UK reviews handling of intelligence on bomber
SECURITY LAPSE Salman Abedi was not under active investigation by MI5
LONDON: Britain’s MI5 has begun an internal review of how it handled intelligence on Manchester suicide bomber Salman Abedi, who was known to the authorities but not under active investigation, a source told Reuters on Monday.
Interior minister Amber Rudd said the review was the “right first step” for the intelligence agency to take in the wake of the May 22 bombing that killed 22 people at a pop concert by US singer Ariana Grande.
MI5 is subject to scrutiny by a committee of parliament, and it is highly unusual for British authorities to make public that the security service is conducting its own internal investigation into possible lapses.
“The review will look at what was known about Abedi, what decisions were made about the intelligence and what, if anything, could have been done differently,” the source said, speaking on condition of anonymity.
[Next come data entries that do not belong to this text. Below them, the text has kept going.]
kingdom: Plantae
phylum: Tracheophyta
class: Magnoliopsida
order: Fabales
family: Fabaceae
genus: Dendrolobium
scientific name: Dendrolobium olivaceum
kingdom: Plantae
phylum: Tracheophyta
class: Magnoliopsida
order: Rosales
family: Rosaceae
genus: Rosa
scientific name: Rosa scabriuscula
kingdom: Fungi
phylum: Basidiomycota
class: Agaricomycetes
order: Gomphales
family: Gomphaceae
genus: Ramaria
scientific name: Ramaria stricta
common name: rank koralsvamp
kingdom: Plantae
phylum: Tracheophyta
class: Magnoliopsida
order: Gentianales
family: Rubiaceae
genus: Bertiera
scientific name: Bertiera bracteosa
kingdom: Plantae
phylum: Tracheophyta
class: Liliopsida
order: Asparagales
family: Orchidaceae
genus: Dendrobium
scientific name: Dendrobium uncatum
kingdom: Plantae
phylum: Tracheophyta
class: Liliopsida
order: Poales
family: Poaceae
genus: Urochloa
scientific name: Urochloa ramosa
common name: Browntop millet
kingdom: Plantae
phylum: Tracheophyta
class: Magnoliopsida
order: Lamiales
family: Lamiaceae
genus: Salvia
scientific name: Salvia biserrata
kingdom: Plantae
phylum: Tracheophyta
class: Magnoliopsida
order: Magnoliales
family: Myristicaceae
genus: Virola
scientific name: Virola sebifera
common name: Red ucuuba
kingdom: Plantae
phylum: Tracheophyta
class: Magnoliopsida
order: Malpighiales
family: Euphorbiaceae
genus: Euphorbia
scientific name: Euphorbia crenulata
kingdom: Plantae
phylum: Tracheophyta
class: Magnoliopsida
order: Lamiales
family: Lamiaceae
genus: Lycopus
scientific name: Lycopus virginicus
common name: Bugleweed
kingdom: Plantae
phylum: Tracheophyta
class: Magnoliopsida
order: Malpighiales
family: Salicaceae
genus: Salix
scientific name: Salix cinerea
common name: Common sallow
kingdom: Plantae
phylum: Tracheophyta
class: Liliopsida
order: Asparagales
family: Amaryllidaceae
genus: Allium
“This is a review that would seek to answer whether there are lessons to be learned from how the Security Service handled the intelligence on Abedi.”
The source told Reuters that Abedi was not among the 3,000 people currently under active investigation by MI5, although he was one of around 20,000 people known to the agency, whose focus is on countering terrorism and espionage.
The BBC said MI5 was alerted at least three times to the ”extremist views” of Abedi, a 22-year-old who grew up in Manchester. It was not possible to confirm that report.
“This is an ongoing investigation so I’m not going to be drawn into comments on the actual man who committed this crime,” Rudd told BBC television.
PAK-ORIGIN DOCTOR WHO TREATED VICTIMS RACIALLY ABUSED
A Pakistani-origin doctor, who spent 48 hours saving the lives of the victims of the terror attack, was racially abused and called a terrorist and told to “go back to your country”, media reports said.
Naveed Yasin, a trauma and orthopaedic surgeon, was on his way back to Salford Royal Hospital to continue to help the victims when a middle-aged man pulled up beside him and hurled abuse at him. “I can’t take away the hatred he had for me because of my skin colour...and the prejudices he had associated with this,” Yasin said.
The 37-year-old was born and brought up in West Yorkshire. His great-grandfather moved to Yorkshire from Pakistan in the 1960s.
“Terror attacks don’t discriminate against race or religion but this [the racial abuse] didn’t discriminate either,” he said.